Tout comme il a écarté un autre sujet controversé soulevé par le directeur du Centre pour le contrôle et la prévention des maladies Robert Redfield lors d’une audition au Sénat. Ce dernier a expliqué ne pas disposer d’un budget suffisant pour la distribution en 24 heures d’un éventuel vaccin. Réponse toute trumpienne du président des États-Unis : « Je pense qu’il a probablement mal compris la question. »

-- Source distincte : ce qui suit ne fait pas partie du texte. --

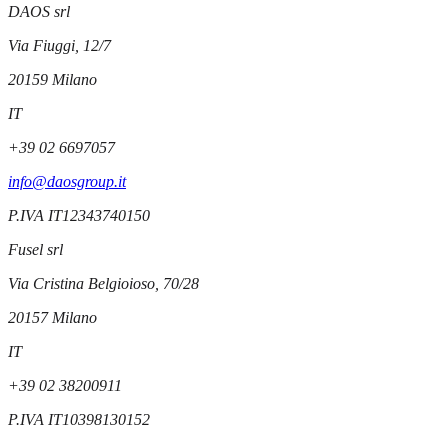
DAOS srl
Via Fiuggi, 12/7
20159
Milano
IT
+39 02 6697057
info@daosgroup.it
P.IVA
IT12343740150
Fusel srl
Via Cristina Belgioioso, 70/28
20157
Milano
IT
+39 02 38200911
P.IVA
IT10398130152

Du côté des démocrates, la riposte n’est pas évidente. Il s’agit de ne pas jeter le bébé (un possible vaccin) avec l’eau du bain (Donald Trump). Un exercice pas toujours facile, alors que les républicains n’hésitent pas à caricaturer toute prise de position. C’est ce qui s’est passé avec la colistier de Joe Biden, Kamala Harris, interrogée par CNN sur la question du vaccin. « Je ne ferai pas confiance à Donald Trump et il faudra que ce soit une source d’information crédible qui parle de l’efficacité et de la fiabilité de ce dont [Trump] parle. »

Les républicains ont sonné la charge, l’accusant de ne pas vouloir le bien des Américains. Le vaccin contre la mauvaise foi n’a toujours pas été inventé et Trump et ses partisans peuvent continuer leur campagne de manipulation.